- **WRITTEN REQUEST A**:
According to the research summary on perovskite nanocrystals, why do the CH3NH3PbBr3 nanocrystals reach such a high absolute quantum yield? Explain in one to three sentences.
- **WRITTEN REQUEST B**:
Write a continuation of the research summary on perovskite nanocrystals, starting after its final line.

- **SELECTED EXCERPT**:

1. The fundamental understanding of hybrid CH3NH3(FA)PbBr3perovskite nanocrystals such as size effect, growth mechanism and propose new synthetic method.
Publications: H. Huang, A. S. Susha, S. V. Kershaw, T. F. Hung, A. L. Rogach (2015): Control of Emission Color of High Quantum Yield CH3NH3PbBr3 Perovskite Quantum Dots by Precipitation Temperature, Adv. Sci., 2, 1500194 (ISI highly cited paper, top 1%) And Follow-up paper: H. Huang, J. Raith, S. V. Kershaw, S. Kalytchuk, O. Tomanec, L. Jing, A. S. Susha, R. Zboril, A. L. Rogach *, Synthesis of Strongly Emitting CH3NH3PbBr3 Perovskite Nanocrystals with a Tunable Band Gap: Effect of Temperature, Precursor and Ligand Concentration and the Related Growth Mechanism, Nature Commun., 8, 996 Follow-up paper 2: H. Huang*, Y. Li, Y. Tong, E.P. Yao, M. Döblinger, M.W. Feil, A.F. Richter, A.L. Rogach, J. Feldmann, L. Polavarapu*, Spontaneous Crystallization of Perovskite Nanocrystals in Nonpolar Organic Solvents: A Versatile Approach for their Shape-controlled Synthesis. Angew. Chem. Int. Ed. 2019, 58(46), 16558-16562
[We have shown the first demonstration of a size-tuned bandgap in CH3NH3PbBr3 perovskite nanocrystals(NCs) by using temperature to control a facile re-precipitation technique. The emission peak range of the NCs obtained is 475-520 nm. The PL of the NCs is characterized by narrow emission line widths of 28−36 nm, and an outstandingly high absolute QY of 74% to 93%. The latter is a consequence of the relatively short radiative lifetimes of 13−27 ns in comparison with non-radiative lifetimes of 100 ns and longer. These very high quantum yield perovskite nanoparticles offer outstanding potential for optoelectronic applications. In the follow-up paper, we further examine the synthetic parameter and study the reaction mechanism of CH3NH3PbBr3 NCs. By combining the experimental results with the principles of nucleation/growth models. The proposed formation mechanism of perovskite NCs would be helpful for further studies in this field and could be used as a guide to improve the synthetic methods in the future. In the second follow-up paper, we report on the spontaneous crystallization of perovskite NCs in nonpolar organic media at ambient conditions by simple mixing of precursor–ligand complexes without application of any external stimuli. The shape of the NCs can be controlled from nanocubes to nanoplatelets by varying the ratio of monovalent (eg formamidinium+(FA+) and Cs+) to divalent (Pb2+) cation–ligand complexes. The precursor–ligand complexes are stable for months, and thus perovskite NCs can be readily prepared prior to use. Moreover, we show that this versatile synthetic process is scalable and generally applicable for perovskite NCs of different compositions.]
2. First report about top-down method to achieve perovskite nanocrystals.

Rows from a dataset
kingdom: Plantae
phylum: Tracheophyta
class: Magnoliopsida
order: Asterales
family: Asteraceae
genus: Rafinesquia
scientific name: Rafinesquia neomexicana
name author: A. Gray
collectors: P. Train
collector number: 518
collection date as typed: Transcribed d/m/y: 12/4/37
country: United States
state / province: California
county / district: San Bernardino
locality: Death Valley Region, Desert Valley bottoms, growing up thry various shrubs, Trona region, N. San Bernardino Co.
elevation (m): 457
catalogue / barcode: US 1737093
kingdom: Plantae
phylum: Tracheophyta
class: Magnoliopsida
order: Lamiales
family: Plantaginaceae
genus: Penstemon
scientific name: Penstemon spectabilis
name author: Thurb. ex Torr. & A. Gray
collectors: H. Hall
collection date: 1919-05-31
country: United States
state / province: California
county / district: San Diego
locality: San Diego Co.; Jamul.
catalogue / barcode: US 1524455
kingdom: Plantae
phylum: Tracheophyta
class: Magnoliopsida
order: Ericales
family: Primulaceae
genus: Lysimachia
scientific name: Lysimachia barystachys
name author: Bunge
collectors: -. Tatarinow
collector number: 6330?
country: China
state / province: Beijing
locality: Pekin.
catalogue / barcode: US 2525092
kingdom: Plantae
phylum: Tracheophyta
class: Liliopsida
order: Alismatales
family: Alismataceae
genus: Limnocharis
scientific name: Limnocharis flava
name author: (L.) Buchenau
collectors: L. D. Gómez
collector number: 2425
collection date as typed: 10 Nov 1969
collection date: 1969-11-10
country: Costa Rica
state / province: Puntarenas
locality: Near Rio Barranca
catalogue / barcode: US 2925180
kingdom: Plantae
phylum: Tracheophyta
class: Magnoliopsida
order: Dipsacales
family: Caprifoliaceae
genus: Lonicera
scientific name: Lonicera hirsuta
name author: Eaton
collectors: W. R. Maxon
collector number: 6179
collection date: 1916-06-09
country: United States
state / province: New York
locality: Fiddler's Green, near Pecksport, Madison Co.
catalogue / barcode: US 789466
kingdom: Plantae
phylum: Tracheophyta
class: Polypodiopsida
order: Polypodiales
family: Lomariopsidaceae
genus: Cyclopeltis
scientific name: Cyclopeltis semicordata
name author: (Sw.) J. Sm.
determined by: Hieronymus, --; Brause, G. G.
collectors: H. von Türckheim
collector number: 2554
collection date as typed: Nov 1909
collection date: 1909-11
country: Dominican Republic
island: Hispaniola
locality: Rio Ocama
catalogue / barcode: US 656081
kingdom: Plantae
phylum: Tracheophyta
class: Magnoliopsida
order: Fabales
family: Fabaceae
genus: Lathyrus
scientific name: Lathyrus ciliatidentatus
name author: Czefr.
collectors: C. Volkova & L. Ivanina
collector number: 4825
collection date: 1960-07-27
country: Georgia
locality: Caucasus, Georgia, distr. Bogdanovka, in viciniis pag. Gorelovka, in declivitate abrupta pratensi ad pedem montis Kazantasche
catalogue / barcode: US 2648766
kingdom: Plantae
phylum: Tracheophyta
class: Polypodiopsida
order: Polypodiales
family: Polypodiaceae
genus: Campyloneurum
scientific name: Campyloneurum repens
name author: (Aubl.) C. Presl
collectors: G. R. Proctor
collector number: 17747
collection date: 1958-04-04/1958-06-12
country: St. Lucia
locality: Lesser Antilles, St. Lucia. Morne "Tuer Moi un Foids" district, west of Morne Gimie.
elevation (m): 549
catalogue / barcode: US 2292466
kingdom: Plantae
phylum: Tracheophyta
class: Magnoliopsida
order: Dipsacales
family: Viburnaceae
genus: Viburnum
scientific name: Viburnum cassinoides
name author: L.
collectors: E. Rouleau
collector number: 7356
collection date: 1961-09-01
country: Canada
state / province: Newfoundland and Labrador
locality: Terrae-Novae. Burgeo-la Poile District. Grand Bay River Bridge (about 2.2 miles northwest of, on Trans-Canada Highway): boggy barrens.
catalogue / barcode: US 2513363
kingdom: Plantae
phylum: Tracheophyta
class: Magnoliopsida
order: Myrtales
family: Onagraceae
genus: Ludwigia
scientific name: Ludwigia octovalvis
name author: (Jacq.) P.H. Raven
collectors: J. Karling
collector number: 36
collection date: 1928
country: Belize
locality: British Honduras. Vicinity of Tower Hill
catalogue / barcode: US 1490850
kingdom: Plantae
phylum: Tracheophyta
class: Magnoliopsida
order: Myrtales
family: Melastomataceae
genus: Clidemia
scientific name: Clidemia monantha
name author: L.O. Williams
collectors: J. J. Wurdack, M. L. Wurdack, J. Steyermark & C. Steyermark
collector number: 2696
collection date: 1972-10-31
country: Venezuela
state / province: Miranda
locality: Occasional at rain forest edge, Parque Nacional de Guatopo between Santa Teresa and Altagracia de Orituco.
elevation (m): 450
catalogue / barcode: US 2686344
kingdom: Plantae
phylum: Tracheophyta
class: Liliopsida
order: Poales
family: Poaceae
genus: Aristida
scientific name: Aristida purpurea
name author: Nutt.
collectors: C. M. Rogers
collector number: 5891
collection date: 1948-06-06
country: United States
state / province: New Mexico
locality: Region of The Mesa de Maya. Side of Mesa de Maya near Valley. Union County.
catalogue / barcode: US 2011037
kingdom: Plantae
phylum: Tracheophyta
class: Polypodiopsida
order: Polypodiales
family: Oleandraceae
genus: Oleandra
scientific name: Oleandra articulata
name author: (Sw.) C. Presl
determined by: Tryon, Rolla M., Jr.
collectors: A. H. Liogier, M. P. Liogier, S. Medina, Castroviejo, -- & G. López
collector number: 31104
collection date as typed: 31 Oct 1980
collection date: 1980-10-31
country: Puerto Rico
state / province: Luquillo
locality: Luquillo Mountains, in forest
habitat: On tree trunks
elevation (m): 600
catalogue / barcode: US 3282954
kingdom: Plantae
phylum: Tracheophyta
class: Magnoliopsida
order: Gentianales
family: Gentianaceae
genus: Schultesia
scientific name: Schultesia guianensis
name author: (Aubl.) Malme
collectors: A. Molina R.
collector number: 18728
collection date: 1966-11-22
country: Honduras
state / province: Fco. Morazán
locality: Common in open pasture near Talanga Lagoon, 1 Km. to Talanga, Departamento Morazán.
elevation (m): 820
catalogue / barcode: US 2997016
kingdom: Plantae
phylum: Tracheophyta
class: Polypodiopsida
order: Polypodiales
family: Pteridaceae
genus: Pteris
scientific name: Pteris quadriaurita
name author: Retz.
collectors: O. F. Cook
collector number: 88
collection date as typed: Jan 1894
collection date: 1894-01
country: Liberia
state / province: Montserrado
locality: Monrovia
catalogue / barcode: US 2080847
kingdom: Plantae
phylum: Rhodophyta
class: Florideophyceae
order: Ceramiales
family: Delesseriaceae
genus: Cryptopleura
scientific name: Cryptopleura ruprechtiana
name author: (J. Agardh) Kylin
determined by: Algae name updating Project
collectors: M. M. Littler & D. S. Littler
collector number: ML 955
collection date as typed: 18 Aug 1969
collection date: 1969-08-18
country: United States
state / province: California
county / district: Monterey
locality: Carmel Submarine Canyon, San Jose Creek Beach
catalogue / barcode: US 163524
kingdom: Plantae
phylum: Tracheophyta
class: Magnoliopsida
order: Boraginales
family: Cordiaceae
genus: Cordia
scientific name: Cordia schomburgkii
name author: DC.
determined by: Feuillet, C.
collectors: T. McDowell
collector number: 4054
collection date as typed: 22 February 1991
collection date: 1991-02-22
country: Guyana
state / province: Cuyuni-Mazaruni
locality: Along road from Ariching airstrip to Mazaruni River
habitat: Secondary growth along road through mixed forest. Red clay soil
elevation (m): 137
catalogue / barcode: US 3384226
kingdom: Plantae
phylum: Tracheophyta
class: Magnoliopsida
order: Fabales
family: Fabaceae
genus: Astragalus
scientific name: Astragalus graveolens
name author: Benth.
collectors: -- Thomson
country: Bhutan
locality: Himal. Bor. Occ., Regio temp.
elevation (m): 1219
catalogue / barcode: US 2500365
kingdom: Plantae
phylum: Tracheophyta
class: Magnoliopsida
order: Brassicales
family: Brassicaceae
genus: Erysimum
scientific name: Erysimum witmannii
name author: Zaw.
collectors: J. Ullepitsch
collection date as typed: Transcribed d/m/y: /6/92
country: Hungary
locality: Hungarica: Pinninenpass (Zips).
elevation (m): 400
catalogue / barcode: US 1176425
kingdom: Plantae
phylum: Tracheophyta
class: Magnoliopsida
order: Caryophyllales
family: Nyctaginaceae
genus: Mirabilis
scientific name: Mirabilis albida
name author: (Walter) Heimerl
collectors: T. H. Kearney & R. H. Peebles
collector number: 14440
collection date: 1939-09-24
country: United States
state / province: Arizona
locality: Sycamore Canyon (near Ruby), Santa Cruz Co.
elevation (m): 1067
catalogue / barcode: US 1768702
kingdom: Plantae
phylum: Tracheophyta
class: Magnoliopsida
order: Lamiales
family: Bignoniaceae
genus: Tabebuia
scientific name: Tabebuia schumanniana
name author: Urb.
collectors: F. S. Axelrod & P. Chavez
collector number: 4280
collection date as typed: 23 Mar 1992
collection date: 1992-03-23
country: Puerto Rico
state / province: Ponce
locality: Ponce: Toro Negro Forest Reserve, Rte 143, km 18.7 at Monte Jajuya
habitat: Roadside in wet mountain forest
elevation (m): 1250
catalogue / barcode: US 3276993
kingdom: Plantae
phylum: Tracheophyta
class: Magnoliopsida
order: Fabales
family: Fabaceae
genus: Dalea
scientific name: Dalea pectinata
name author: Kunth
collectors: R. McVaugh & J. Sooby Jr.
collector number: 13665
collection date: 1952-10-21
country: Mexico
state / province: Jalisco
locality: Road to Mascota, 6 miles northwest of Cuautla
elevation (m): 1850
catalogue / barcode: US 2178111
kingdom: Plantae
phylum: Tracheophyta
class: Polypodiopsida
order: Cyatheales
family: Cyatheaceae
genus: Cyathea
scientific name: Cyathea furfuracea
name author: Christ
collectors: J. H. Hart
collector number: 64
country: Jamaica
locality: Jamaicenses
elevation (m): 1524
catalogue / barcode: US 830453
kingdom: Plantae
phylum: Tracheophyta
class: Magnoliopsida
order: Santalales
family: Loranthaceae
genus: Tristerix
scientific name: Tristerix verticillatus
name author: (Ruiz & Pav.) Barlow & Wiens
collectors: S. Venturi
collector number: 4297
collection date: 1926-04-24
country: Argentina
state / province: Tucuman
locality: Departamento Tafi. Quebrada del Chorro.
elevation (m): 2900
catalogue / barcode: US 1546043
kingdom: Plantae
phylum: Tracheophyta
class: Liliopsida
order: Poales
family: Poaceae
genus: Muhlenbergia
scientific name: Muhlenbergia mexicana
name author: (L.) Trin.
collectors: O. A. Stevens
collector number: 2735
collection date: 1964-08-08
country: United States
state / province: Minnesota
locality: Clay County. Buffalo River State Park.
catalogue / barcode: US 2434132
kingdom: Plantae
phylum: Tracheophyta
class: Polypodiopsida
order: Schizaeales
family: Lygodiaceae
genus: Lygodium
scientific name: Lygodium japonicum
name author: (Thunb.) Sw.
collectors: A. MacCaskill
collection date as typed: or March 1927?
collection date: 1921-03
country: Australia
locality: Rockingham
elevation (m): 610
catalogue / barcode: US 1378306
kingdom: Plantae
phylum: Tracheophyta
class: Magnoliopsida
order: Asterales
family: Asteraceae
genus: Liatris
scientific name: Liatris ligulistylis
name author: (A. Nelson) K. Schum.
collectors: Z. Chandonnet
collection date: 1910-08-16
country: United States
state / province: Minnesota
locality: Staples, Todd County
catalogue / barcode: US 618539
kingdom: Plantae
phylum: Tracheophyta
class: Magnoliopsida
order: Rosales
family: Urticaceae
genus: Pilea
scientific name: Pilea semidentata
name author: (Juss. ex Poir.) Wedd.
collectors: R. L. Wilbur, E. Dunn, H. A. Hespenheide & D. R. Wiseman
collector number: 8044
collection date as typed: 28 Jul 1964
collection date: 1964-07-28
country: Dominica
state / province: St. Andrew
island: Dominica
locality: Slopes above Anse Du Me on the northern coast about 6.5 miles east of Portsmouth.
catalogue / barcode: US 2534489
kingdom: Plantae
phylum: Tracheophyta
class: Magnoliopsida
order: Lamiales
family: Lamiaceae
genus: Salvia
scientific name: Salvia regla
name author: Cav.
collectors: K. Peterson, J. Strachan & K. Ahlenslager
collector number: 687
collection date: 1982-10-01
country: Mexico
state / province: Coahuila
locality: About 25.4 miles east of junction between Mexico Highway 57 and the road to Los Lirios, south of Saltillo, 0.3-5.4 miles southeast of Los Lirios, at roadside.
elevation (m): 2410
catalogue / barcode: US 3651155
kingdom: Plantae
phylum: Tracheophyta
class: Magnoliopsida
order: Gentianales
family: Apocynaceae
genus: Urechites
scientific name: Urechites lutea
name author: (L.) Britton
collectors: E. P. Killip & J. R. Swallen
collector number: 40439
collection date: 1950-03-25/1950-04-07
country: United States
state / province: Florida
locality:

- **ANSWER A**:
The absolute quantum yield of 74% to 93% results from the relatively short radiative lifetimes of 13−27 ns. These are short compared with the non-radiative lifetimes of 100 ns and longer.

- **ANSWER B**:
Publication: H. Huang, Q. Xue, B. Chen, Y. Xiong, J. Schneider, C. Zhi, H. Zhong, A. L. Rogach*. Top-Down Fabrication of Stable Methylammonium Lead Halide Perovskite Nanocrystals Employing a Mixture of Ligands as Coordinating Solvents. Angew. Chem. Int. Ed., 2017, 56 (32), 9571 –9576
[We demonstrate a top-down method for the fabrication of perovskite NCs, employing a mixture of ligands oleic acid and oleylamine as coordinating solvents. Our approach avoids the use of any polar solvents, skips multiple reaction steps by employing a simple ultrasonic treatment of the perovskite precursors, and yields rather monodisperse blue, green, and red-emitting methylammonium lead halide NCs with a high photoluminescence quantum yield and remarkably improved stability.]
3. The fundamental understanding of CsPbBr3 perovskite nanocrystals for growth mechanism by ex situ and in situ methods.
Publications: Y. Li, H. Huang *, Y. Xiong, S. V. Kershaw, A. L. Rogach*. Revealing the formation mechanism of CsPbBr3 perovskite nanocrystals produced via a slowed-down microwave assisted synthesis. Angew. Chem. Int. Ed. 2018, 57(20), 5833-5837 Follow-up paper: H. Huang*, M. W. Feil, S. Fuchs, T. Debnath, A. F. Richter, Y. Tong, L. Wu, Y. Wang, M. Döblinger, and B. Nickel, Growth of Perovskite CsPbBr3 Nanocrystals and Their Formed Super-structures Revealed by In-situ Spectroscopy, Chem. Mater. 2020, 32, 8877-8884 (Highlight as cover paper)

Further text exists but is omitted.